Dalam insiden terpisah, Thibault Gond-Manteaux telah menyerang dua pria asal Afrika Utara dan juga membakar restoran cepat saji Turki sambil membawa senjata dan mengenakan balaclava (aksesoris penutup kepala yang berguna sebagai pelindung hidung dari asap dan gas berbahaya).

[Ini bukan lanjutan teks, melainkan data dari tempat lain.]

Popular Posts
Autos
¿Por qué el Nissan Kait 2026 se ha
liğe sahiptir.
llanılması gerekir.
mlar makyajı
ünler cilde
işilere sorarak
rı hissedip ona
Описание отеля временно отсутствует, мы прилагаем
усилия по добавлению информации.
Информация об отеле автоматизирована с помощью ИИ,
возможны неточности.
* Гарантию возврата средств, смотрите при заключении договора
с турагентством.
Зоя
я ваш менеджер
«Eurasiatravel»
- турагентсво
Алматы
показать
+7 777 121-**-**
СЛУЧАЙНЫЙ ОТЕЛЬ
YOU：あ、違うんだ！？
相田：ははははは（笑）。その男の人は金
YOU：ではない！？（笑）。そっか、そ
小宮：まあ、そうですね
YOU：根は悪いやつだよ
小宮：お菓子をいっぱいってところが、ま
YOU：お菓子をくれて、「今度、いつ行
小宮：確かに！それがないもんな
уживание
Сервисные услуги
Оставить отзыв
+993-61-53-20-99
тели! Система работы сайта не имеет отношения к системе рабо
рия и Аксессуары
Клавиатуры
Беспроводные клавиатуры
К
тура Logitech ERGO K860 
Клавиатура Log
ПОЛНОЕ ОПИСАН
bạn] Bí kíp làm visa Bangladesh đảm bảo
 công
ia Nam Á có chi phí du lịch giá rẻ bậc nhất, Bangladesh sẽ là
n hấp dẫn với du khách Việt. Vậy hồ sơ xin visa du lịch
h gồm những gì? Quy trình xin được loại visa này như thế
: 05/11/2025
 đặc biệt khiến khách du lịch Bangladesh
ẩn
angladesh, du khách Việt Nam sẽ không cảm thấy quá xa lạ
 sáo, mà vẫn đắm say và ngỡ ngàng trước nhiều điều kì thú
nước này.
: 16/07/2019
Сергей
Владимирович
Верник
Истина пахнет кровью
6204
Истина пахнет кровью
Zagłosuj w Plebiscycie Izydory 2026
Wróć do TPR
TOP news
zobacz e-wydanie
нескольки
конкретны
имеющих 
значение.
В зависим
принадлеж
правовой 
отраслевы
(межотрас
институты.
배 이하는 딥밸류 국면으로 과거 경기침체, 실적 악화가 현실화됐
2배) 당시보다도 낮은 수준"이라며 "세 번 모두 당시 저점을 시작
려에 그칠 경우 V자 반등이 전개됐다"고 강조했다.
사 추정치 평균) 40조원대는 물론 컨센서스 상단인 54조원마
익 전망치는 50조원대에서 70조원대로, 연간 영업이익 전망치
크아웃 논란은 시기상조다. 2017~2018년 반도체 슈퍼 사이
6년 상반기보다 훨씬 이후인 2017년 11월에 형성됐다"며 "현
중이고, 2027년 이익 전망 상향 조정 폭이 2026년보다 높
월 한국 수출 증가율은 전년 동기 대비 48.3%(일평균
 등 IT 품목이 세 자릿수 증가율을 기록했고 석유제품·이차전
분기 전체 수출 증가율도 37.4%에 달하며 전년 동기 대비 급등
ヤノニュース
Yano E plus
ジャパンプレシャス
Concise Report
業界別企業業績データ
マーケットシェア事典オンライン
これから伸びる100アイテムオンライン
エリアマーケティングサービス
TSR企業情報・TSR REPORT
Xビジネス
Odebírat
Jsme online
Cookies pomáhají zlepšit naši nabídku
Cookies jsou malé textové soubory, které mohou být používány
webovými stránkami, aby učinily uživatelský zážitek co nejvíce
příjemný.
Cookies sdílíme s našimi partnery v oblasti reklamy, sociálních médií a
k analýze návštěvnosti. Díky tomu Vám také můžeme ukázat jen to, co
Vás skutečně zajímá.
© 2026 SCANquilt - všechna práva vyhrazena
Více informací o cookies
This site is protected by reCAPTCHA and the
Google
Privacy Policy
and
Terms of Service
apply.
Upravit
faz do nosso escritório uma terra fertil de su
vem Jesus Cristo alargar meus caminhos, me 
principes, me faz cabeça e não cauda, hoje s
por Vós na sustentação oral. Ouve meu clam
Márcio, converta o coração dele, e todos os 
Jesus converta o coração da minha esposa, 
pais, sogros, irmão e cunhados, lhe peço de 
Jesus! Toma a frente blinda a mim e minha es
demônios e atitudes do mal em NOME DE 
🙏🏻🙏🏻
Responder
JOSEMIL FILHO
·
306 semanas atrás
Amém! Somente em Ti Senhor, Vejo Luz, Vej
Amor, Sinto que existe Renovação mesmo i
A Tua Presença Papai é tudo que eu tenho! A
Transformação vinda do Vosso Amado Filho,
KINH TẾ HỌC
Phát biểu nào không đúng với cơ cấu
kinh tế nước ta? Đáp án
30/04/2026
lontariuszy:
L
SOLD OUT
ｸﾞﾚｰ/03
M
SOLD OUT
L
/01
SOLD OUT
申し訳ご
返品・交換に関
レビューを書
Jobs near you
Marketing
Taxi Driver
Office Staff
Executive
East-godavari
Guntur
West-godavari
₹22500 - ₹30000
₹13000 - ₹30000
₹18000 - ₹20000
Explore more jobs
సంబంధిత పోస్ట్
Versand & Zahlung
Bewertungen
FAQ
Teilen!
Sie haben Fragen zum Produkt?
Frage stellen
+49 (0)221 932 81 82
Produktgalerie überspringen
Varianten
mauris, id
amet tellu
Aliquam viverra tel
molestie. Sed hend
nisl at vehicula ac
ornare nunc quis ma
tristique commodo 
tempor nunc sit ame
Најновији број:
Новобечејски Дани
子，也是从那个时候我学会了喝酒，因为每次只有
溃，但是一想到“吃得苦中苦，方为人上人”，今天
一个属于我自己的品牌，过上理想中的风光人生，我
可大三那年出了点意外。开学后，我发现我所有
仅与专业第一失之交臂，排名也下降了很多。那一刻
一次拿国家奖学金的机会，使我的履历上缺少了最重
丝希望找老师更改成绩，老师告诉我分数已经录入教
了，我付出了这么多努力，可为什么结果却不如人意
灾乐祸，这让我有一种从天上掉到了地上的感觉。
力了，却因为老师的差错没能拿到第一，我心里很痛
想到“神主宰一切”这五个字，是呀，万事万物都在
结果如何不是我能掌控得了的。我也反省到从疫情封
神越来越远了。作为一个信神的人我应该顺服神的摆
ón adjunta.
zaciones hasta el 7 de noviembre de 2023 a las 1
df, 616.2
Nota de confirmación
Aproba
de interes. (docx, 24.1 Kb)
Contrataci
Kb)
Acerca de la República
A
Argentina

Di antara banyak artikel memorabilia Nazi yang ditemukan polisi di rumah Gond-Manteaux adalah salinan Mein Kampf, sebuah swastika, dan sebuah arloji yang diukir dengan lencana SS. Ketika ini diumumkan kepada publik, Gond-Manteaux keluar dari Prancis, tetapi hukumannya hampir tidak tersebar luas
Karena itulah, penulis artikel ini menyebut bahwa jiwa gelap dari partai National Rally mencerminkan sisi jahat Prancis. Hal itu karena Le Pens menjadi pemenang kedua dalam pemilihan presiden pada 2017.
Selain itu, partai ini juga merupakan partai yang menyerukan larangan jilbab dikenakan di sekolah-sekolah Prancis. Tidak sedikit wanita Muslim Prancis yang mengenakan jilbab diganggu
Kebencian populistik menjadi arus utama di negara itu. Sebelumnya, pakar media Eric Zemmour pernah dihukum dua kali lantaran menghasut kebencian agama dan rasial terhadap Muslim.
Kepada saluran TV CNEWS sebelum serangan Masjid Bayonne terjadi, ia memuji Jenderal THomas Buqeaud, yang menurutnya mulai membantai umat Islam dan beberapa orang Yahudi saat ia tiba di Aljazair selama tahun-tahun awal penjajahan Prancis pada 1836. Zemmour secara tegas mengatakan ia berada di pihak sang jenderal.
Pemimpin partai sayap kiri Prancis Insoumise (France Unbowed), Jean-Luc Melenchon, justru meminta para tokoh publik untuk berhenti mendorong kebencian. Ia berkomentar setelah serangan yang melibatkan Sinke terjadi. "Di Bayonne, pelecehan terhadap umat Islam telah berdampak. Cukup sudah," kata Melenchon.